Dataset entries
=====

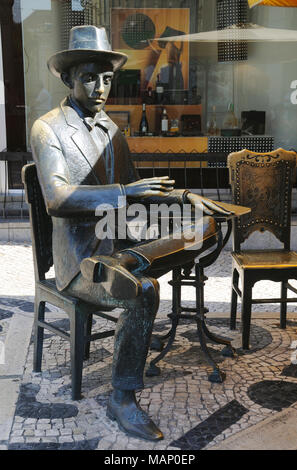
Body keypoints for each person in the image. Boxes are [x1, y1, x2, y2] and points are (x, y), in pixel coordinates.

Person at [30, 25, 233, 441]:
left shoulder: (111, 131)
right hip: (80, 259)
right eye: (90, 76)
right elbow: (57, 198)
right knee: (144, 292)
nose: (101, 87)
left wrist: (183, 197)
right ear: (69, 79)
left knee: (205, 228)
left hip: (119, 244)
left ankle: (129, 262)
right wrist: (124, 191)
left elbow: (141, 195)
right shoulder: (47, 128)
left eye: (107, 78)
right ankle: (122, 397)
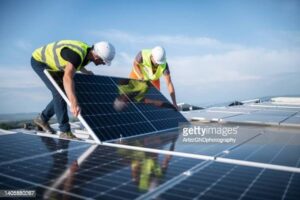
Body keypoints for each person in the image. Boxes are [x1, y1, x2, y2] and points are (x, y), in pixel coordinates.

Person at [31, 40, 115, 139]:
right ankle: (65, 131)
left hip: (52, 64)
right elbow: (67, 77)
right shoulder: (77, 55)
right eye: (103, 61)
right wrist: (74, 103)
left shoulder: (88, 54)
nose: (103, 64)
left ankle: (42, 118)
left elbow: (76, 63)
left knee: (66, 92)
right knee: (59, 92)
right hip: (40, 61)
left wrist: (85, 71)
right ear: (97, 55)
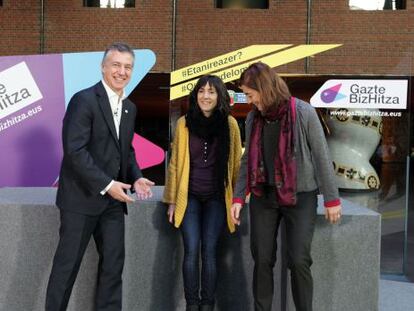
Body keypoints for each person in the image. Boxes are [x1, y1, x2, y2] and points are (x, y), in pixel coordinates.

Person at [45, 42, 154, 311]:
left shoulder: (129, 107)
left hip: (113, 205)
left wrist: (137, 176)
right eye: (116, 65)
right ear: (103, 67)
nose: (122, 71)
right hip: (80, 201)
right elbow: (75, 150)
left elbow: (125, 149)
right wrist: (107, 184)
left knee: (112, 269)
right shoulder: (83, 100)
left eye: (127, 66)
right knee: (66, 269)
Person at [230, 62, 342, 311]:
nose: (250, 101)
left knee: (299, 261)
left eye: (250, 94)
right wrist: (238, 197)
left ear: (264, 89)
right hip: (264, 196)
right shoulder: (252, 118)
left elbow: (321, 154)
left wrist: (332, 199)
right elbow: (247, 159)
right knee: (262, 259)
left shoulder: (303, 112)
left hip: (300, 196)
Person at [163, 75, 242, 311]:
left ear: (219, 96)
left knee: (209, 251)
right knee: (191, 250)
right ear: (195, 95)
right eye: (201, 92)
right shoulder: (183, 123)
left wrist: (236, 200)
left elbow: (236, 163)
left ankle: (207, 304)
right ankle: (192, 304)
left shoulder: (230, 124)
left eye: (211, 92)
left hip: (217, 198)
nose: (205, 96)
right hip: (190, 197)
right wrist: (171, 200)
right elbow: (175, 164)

=====

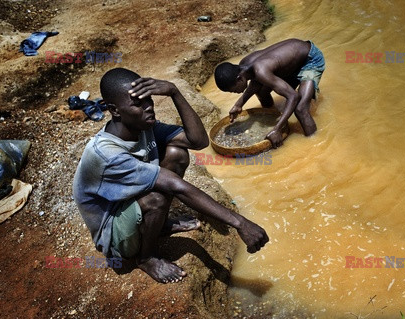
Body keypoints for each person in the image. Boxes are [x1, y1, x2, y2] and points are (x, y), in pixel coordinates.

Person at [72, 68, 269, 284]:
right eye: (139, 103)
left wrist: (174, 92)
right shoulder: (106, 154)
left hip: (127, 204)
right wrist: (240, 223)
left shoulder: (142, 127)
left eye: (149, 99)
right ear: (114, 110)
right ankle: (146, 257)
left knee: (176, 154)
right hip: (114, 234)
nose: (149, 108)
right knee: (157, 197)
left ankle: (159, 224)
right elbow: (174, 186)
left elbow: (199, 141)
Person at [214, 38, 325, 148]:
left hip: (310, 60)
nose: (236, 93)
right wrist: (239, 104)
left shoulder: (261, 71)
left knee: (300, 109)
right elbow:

=====

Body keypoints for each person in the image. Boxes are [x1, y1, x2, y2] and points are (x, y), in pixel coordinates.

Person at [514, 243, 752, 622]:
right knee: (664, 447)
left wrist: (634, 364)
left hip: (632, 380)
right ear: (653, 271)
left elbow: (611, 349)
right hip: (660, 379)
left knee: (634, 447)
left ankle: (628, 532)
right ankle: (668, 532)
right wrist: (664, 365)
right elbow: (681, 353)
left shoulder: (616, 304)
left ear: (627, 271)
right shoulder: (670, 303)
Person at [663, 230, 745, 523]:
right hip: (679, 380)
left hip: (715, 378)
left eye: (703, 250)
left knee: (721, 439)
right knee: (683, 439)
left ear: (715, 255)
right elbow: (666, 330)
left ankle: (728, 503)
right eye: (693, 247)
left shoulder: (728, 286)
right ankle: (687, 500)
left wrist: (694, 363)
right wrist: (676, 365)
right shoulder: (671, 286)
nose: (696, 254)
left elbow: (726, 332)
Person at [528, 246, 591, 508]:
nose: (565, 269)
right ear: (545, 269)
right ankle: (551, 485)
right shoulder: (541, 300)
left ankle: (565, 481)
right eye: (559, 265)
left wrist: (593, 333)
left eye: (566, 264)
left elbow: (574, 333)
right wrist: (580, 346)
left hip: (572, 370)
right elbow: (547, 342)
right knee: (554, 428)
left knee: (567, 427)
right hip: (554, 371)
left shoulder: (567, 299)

=====

What is being asked =
Set down, exactly as they stand above, the lines starting with the line with "nose: (696, 254)" and going on through the line with "left elbow: (574, 333)", and no others.

Output for this task =
nose: (696, 254)
left elbow: (726, 332)
Person at [528, 246, 591, 508]:
nose: (565, 269)
right ear: (545, 269)
right ankle: (551, 485)
right shoulder: (541, 300)
left ankle: (565, 481)
right eye: (559, 265)
left wrist: (593, 333)
left eye: (566, 264)
left elbow: (574, 333)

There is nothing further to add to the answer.